UFPI/HU-UFPI - Hospital Universitário do Piauí - Teresina (PI) — Prova 2020
Mulher, 45 anos, diabética tipo 1, foi internada com quadro de disúria, polaciúria, febre e calafrios. Sonolenta, taquidispnéia (FR = 26 insp/min), taquicardia (FR = 110 bat/ min). Gasometria arterial com pH = 7,15; PO2 = 120; pCO2 = 29; HCO3 = 14. Sódio = 138 mEq/L, Cloro = 98 mEq/L; BE – 10. Sobre o distúrbio acido básico desta paciente, considerando Aníon Gap (AG) normal de 12, assinalar opção CORRETA.
AG elevado + Delta AG > Delta HCO3 → Acidose Metabólica + Alcalose Metabólica.
Pacientes com acidose metabólica de AG elevado podem apresentar alcalose metabólica associada (ex: vômitos ou diuréticos), identificada pela relação Delta-Delta.

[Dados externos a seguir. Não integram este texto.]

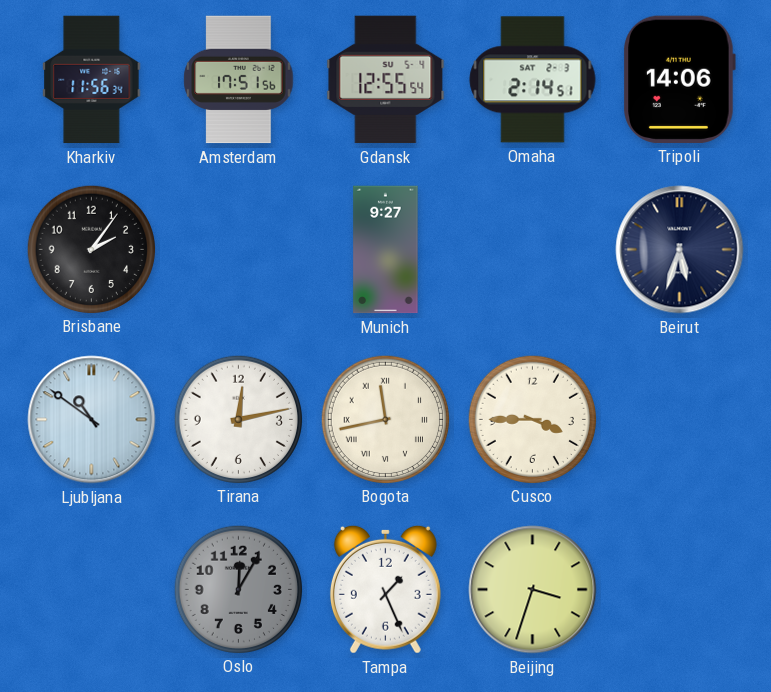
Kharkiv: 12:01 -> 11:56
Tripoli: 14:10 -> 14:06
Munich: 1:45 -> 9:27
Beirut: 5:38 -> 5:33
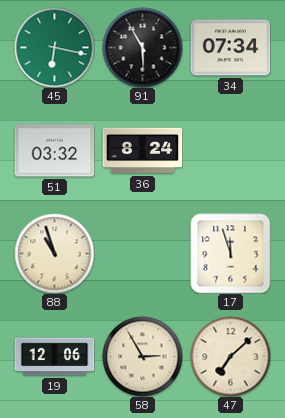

O manejo de distúrbios ácido-base complexos é rotina em UTIs e emergências. A identificação de uma alcalose metabólica sobreposta a uma acidose de AG elevado (como no caso de uma paciente diabética que pode estar vomitando devido à infecção) altera a percepção da gravidade e a reposição volêmica. A fisiopatologia envolve o acúmulo de ácidos orgânicos (elevando o AG) e a perda de prótons ou ganho de bicarbonato (gerando a alcalose). O reconhecimento precoce evita iatrogenias e direciona o tratamento da causa base.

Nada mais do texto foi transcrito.